*What to produce*
Omit the pictures found among the records and print everything else exactly as it stands.

----

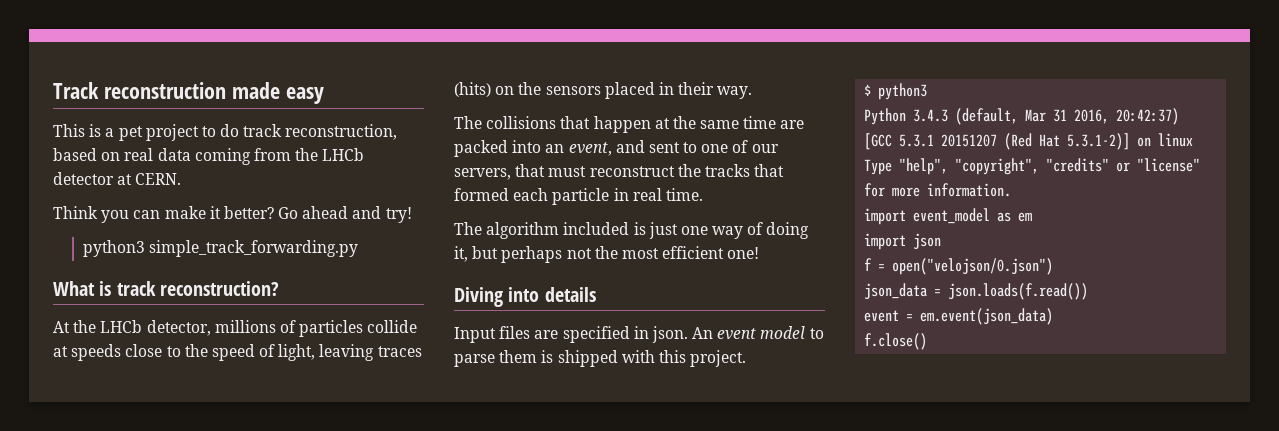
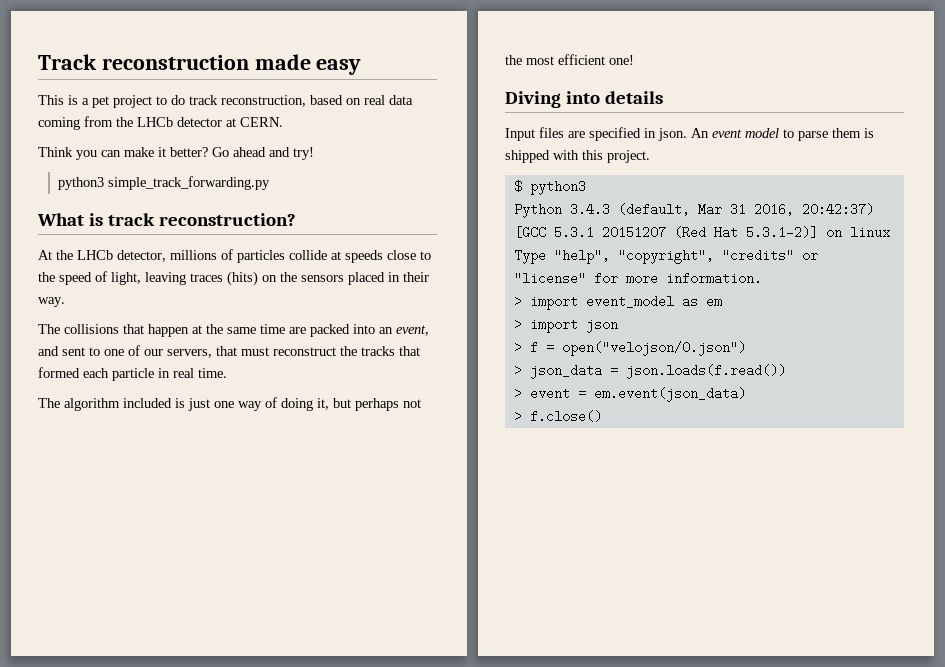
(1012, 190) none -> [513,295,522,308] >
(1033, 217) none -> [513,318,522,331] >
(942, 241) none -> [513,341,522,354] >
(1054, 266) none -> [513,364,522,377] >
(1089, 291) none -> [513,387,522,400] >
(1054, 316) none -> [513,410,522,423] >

----

*Written response*
(1012, 190) none -> [513,295,522,308] >
(1033, 217) none -> [513,318,522,331] >
(942, 241) none -> [513,341,522,354] >
(1054, 266) none -> [513,364,522,377] >
(1089, 291) none -> [513,387,522,400] >
(1054, 316) none -> [513,410,522,423] >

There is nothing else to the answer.